TEXT EXCERPT -
▼
A ball A of mass `m` is suspended by a thread of length `r = 1.2 m`. Another ball `B` of mass `2m` is projected from the ground with velocity it `u= 9 m//s` such that at the highest point of its trajectory it collides head-on elastically with ball `A`. It is observed that during subsequent motion, tension in the thread at the highest point is equal to `mg`.

The angle of projection (`theta`) of ball `B` is

Let velocity of ball `A` at highest point be `v` then first considering its `FBD` at this point

`mg+ T=(mv^(2))/r`
where` T=mg`
`implies v^(2)=2rg`
`implies v=sqrt(2rg)=2sqrt(6)m//s`
If the velocity of ball `A` just after the collisin is `v_(1)` then according to law of conservation of energy its `KE` at `A=(KE+PE)` at highest point
`1/2mv_(1)^(2)=1/2mv^(2)+mg(2r)`
`v_(1)=sqrt(6rg)` or `v_(1)=6sqrt(2)m//s`
If angle of project of ball `B` is `theta`, then horizontal component of its velocity will be `9 costheta` and it remains constant.

Now considering collision of balls `B` and `A`, let velocities of balls `A` and `B`, just after the collision, be `v_(1)` and `v_(2)` respectively as shown in figure.
Then according to the law of conservation of momentum
`mv_(1)+2mv_(2)=2m(9costheta)` ...........i
Since collision is elastic, therefore `e=1`
`(v_(1)-v_(2))/(9costheta)=1` or `v_(1)-v_(2)=9costheta` ........ii
Solving eqn i and ii we get
`costheta=1/(sqrt(2))` or `theta=45^(@)`
`v_(2)=3/(sqrt(2))ms^(-1)`
height of initial position of ball `A` (lowest position) is equal to maximum height ascened by the ball `B`. It is equal to
`H=((9sintheta)^(2))/(2g)=81/40m`
Height of point of suspension from the ground is
`H=r=129/40m`
▲
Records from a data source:
▼
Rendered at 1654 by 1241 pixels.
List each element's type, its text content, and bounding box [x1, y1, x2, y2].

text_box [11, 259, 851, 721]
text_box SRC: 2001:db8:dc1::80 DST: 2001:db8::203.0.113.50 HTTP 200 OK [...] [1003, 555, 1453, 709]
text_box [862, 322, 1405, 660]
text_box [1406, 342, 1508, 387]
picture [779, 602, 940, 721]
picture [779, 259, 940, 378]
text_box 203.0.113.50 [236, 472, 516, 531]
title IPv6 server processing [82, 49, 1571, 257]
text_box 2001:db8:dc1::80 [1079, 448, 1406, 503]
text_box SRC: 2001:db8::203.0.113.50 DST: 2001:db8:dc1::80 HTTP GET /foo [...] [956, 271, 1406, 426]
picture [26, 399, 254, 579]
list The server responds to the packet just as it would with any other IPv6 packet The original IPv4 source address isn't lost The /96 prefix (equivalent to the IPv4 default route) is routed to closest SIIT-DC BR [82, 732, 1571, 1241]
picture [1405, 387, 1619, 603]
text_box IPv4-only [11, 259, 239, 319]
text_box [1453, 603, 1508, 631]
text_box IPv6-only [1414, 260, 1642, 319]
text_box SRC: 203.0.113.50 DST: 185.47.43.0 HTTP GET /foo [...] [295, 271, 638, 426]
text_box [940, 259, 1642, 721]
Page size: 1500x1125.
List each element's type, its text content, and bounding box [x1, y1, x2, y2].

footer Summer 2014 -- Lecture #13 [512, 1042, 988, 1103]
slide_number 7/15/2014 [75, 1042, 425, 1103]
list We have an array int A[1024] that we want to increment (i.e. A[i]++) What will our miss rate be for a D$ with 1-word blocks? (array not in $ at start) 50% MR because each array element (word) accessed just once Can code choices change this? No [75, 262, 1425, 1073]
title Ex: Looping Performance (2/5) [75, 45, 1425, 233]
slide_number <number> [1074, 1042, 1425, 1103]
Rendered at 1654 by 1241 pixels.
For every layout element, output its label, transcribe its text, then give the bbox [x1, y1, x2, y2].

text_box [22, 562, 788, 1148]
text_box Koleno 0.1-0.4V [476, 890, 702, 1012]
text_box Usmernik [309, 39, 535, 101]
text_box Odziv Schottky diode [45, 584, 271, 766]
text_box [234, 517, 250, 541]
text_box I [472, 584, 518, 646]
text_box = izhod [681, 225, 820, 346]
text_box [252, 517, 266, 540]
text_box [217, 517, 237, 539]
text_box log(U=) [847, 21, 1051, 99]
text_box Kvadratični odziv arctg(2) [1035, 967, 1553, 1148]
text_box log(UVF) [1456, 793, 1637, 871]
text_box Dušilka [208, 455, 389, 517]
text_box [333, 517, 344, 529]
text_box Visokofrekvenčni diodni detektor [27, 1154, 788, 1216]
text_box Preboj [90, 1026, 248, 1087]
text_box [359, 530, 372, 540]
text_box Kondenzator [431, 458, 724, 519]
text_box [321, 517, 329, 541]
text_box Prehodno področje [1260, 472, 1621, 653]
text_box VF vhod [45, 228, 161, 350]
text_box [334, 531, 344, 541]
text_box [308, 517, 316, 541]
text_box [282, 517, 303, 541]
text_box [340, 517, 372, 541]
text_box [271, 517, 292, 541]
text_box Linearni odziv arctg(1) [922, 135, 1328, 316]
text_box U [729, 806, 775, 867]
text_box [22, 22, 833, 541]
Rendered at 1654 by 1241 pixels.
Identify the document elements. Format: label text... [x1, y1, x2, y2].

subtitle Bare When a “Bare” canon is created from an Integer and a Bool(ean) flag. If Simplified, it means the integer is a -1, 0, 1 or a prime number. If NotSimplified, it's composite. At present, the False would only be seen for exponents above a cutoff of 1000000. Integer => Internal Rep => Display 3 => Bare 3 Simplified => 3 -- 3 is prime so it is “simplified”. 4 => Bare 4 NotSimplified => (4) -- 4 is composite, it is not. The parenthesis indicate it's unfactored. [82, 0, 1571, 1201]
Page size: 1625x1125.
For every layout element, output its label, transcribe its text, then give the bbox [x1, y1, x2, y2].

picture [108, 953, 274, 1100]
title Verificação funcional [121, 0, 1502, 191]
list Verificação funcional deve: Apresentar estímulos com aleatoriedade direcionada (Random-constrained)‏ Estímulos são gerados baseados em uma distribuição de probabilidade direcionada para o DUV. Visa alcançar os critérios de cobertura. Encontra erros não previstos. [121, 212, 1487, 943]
▲
DIRECTION -
In the physics solution, what angle of projection is found for ball B? These rows were taken from a separate source.

EXPECTED OUTPUT -
45 degrees